(THE RECORDS begins)

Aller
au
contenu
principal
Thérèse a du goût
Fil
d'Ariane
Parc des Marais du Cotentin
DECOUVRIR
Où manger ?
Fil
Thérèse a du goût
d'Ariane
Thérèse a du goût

(THE RECORDS ends)

ABOUT THIS TASK:
Without altering a single word, transcribe the entries above.

RESPONSE BELOW:
Aller
au
contenu
principal
Thérèse a du goût
Fil
d'Ariane
Parc des Marais du Cotentin
DECOUVRIR
Où manger ?
Fil
Thérèse a du goût
d'Ariane
Thérèse a du goût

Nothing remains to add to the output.